İş Emri 1:
Kavramsal değişim metnine göre aşağıdakileri yanıtlayın:
(a) Kavramsal değişimin ilk fazı hangi adla anılır?
(b) Kavramsal değişimin ikinci fazının adı nedir?
(c) Kavramlar, evrenin tanımlanmasının yanı sıra neyin düzenlenmesinde etkilidir?

Kaynak Metin:
• Sonuç bulunamadı

Kavram, benzer özellikler taşıyan olaylar, nesneler, fikirler ya da yaygın özel davranışlara sahip diğer fenomenlerin ortak adıdır. Evrenin tanımlanmasında, bilimin düzenlenmesinde etkili olan kavramlar, aynı zamanda başka kavramların bulunması ve bu kavramlar arasındaki ilişkilerin kurulmasında da rol oynarlar [36].

Kavramsal değişim, evrendeki olguların öğrencilerin zihninde bırakmış olduğu izlenimin, bilimsel görüş ile uyumlu hale getirilmesi sürecidir [37].

Öğrenciler, yeni bir olayla karşılaştıklarında var olan kavramlarını kullanmaktadırlar. Bu kavramsal değişimin ilk fazıdır ve bu faz “özümleme” (assimilation) olarak isimlendirilir. Ancak bazı durumlarda öğrencilerin var olan kavramları, yeni olayı başarılı bir şekilde anlamasına izin vermez. Bu durumda öğrenci var olan kavramını değiştirmek ya da yeniden organize etmek ihtiyacı duyar. Bu durum da kavramsal değişimin ikinci fazı olan “yerleşme” (accomodation) fazıdır [37].

İş Emri 2:
Aşağıdaki kayıtların tamamını, her satırı değiştirmeden yeniden yazın.

Verilen Veriler:
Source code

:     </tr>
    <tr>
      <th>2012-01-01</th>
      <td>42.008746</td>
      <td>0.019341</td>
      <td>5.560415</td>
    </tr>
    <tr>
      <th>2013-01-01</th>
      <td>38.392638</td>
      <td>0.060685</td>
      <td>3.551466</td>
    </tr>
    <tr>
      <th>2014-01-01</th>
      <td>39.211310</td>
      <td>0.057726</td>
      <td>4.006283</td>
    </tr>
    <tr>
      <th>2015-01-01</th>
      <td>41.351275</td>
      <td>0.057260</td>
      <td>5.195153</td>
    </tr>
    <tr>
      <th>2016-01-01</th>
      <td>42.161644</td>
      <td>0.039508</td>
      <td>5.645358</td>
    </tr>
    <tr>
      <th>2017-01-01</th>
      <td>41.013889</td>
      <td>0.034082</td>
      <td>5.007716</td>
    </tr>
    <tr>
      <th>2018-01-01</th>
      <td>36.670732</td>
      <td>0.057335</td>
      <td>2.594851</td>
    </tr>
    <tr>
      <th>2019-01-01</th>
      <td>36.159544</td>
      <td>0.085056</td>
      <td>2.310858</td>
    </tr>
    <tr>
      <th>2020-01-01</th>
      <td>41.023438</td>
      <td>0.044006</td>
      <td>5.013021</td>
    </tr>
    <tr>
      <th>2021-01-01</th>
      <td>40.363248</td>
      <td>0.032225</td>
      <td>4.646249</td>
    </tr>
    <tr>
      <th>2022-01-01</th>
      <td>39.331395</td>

Alıştırma Yanıtı 1:
(a) “Özümleme” (assimilation)
(b) “Yerleşme” (accomodation)
(c) Bilimin düzenlenmesinde

Alıştırma Yanıtı 2:
Source code

:     </tr>
    <tr>
      <th>2012-01-01</th>
      <td>42.008746</td>
      <td>0.019341</td>
      <td>5.560415</td>
    </tr>
    <tr>
      <th>2013-01-01</th>
      <td>38.392638</td>
      <td>0.060685</td>
      <td>3.551466</td>
    </tr>
    <tr>
      <th>2014-01-01</th>
      <td>39.211310</td>
      <td>0.057726</td>
      <td>4.006283</td>
    </tr>
    <tr>
      <th>2015-01-01</th>
      <td>41.351275</td>
      <td>0.057260</td>
      <td>5.195153</td>
    </tr>
    <tr>
      <th>2016-01-01</th>
      <td>42.161644</td>
      <td>0.039508</td>
      <td>5.645358</td>
    </tr>
    <tr>
      <th>2017-01-01</th>
      <td>41.013889</td>
      <td>0.034082</td>
      <td>5.007716</td>
    </tr>
    <tr>
      <th>2018-01-01</th>
      <td>36.670732</td>
      <td>0.057335</td>
      <td>2.594851</td>
    </tr>
    <tr>
      <th>2019-01-01</th>
      <td>36.159544</td>
      <td>0.085056</td>
      <td>2.310858</td>
    </tr>
    <tr>
      <th>2020-01-01</th>
      <td>41.023438</td>
      <td>0.044006</td>
      <td>5.013021</td>
    </tr>
    <tr>
      <th>2021-01-01</th>
      <td>40.363248</td>
      <td>0.032225</td>
      <td>4.646249</td>
    </tr>
    <tr>
      <th>2022-01-01</th>
      <td>39.331395</td>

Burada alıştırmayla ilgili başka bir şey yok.